DESKRIPSI LATIHAN:
Salin tanpa perubahan bagian kutipan tentang anjuran memaafkan, mulai dari "Hukuman bagi pembunuh" sampai dengan "memaafkan, maka maafkanlah.".
++++ KUTIPAN TERPILIH ++++
Allah telah memerintahkan Rasulullah ﷺ dalam Al-Qur’an Surat Al-A’raf ayat 199.
خُذِ ٱلْعَفْوَ وَأْمُرْ بِٱلْعُرْفِ وَأَعْرِضْ عَنِ ٱلْجَٰهِلِينَ.
Jadilah pemaaf dan suruhlah orang mengerjakan yang makruf, serta jangan pedulikan orang-orang yang bodoh. (QS. Al-A’raf, 7: 199)
Ini adalah perintah Allah khusus kepada Rasulullah ﷺ, bahwa Beliau wajib untuk menjadi pemaaf. Bagi kita, memaafkan memang adalah pilihan. Kita diizinkan untuk membalas keburukan dalam batasan yang diatur dalam agama. Namun, memaafkan itu jauh lebih baik. Allah juga memerintahkan kepada Nabi ﷺ untuk memalingkan diri dari orang-orang jahil. Dan kita pun dianjurkan untuk tidak mengikuti perilaku orang-orang jahil yang mengganggu kita. Lebih utama untuk tidak membalas perbuatan jahil mereka dengan perbuatan jahil serupa.

Bahkan terhadap pembunuh. Membunuh adalah dosa terbesar setelah syirik. Allah berkata,
… كُتِبَ عَلَيْكُمُ ٱلْقِصَاصُ فِى ٱلْقَتْلَى ۖ …
… Diwajibkan atas kamu (melaksanakan) qisas berkenaan dengan orang yang dibunuh … (QS. Al-Baqarah, 2: 178)
Hukuman bagi pembunuh adalah dibunuh. Itulah qishash dalam ayat ini. Allah telah mengizinkan qishash. Namun apa lanjutan ayat tersebut.
… فَمَنْ عُفِىَ لَهُۥ مِنْ أَخِيهِ شَىْءٌۭ فَٱتِّبَاعٌۢ بِٱلْمَعْرُوفِ …
… Tetapi barangsiapa memperoleh maaf dari saudaranya, hendaklah dia mengikutinya dengan kebaikan, … (QS. Al-Baqarah, 2: 178)
Bahkan bagi pembunuh, Allah tetap menganjurkan seorang Muslim untuk memaafkannya. Dalam ayat ini, Allah masih menyebut seorang Muslim yang membunuh sebagai akhihi dalam ayat ini, artinya status Islam masih melekat pada dirinya. Demikian itulah hubungan ukhuwatul Islam, persaudaraan Islam. Jika kita mampu memaafkan, maka maafkanlah.
++++ ENTRI DAFTAR ++++
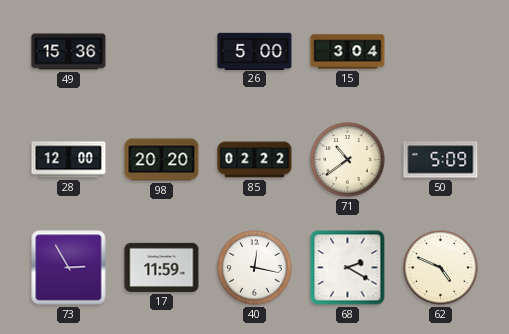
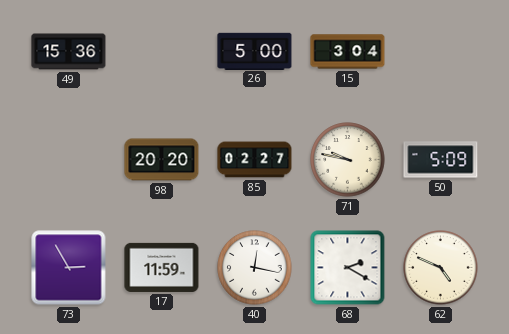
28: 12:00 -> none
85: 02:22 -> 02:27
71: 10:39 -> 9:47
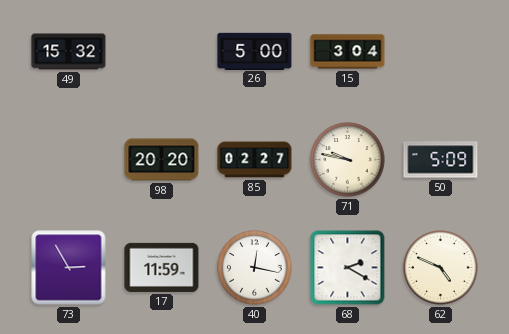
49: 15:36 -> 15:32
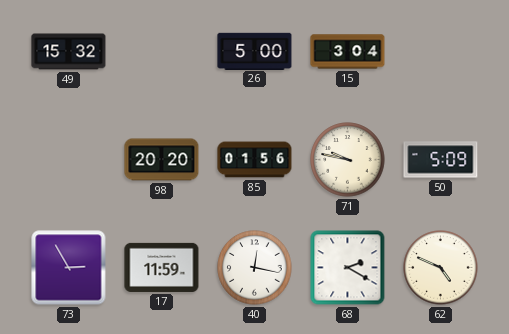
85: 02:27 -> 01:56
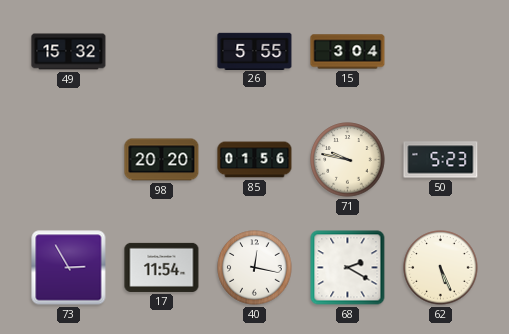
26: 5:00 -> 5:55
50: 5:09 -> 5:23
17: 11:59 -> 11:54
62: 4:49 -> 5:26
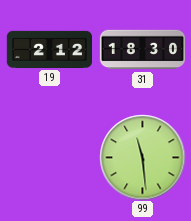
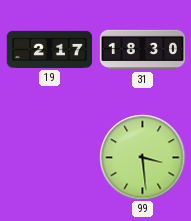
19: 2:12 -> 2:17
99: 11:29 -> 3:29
++++
++++ ENTRI DAFTAR ++++
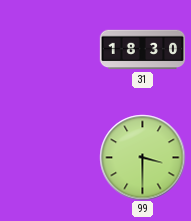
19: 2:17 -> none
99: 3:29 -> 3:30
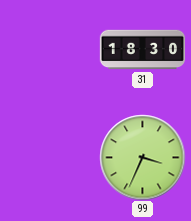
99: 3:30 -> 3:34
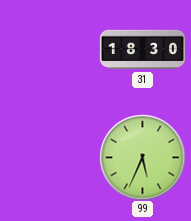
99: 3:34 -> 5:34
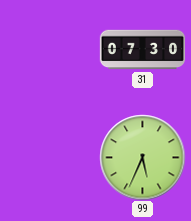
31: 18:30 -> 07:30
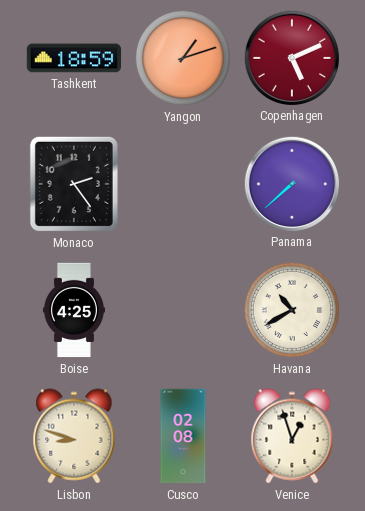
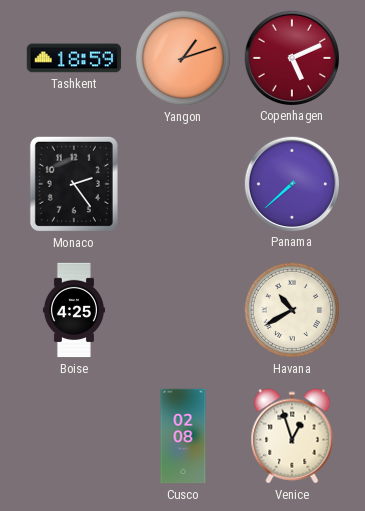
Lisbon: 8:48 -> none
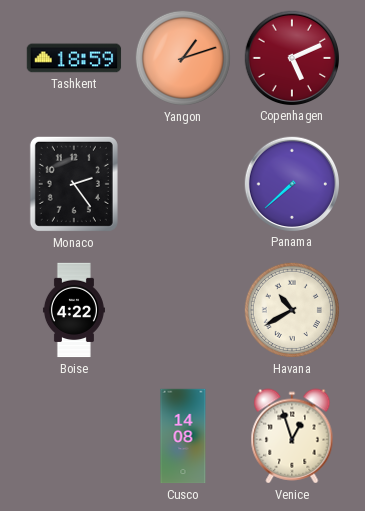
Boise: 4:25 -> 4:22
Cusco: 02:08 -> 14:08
++++
JAWABAN LENGKAP:
Hukuman bagi pembunuh adalah dibunuh. Itulah qishash dalam ayat ini. Allah telah mengizinkan qishash. Namun apa lanjutan ayat tersebut.
… فَمَنْ عُفِىَ لَهُۥ مِنْ أَخِيهِ شَىْءٌۭ فَٱتِّبَاعٌۢ بِٱلْمَعْرُوفِ …
… Tetapi barangsiapa memperoleh maaf dari saudaranya, hendaklah dia mengikutinya dengan kebaikan, … (QS. Al-Baqarah, 2: 178)
Bahkan bagi pembunuh, Allah tetap menganjurkan seorang Muslim untuk memaafkannya. Dalam ayat ini, Allah masih menyebut seorang Muslim yang membunuh sebagai akhihi dalam ayat ini, artinya status Islam masih melekat pada dirinya. Demikian itulah hubungan ukhuwatul Islam, persaudaraan Islam. Jika kita mampu memaafkan, maka maafkanlah.